§ **EXERCISE INSTRUCTIONS**: For the listing below, state how many lines include "بتوقيت". The number alone is the answer.

§ **INFORMATION PROVIDED**:
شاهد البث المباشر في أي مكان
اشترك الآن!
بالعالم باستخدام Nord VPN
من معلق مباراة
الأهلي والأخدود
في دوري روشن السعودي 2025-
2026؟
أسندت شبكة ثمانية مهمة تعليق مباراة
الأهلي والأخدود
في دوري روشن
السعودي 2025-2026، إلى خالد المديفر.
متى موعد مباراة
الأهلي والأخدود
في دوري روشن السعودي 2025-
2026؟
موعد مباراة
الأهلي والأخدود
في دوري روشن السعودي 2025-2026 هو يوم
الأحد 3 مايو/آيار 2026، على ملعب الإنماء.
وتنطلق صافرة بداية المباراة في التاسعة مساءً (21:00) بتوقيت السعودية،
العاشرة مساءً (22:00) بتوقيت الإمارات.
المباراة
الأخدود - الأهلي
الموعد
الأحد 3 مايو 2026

* * *

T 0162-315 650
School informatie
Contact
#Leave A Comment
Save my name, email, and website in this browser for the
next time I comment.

§ **PROBLEM SOLUTION**: 2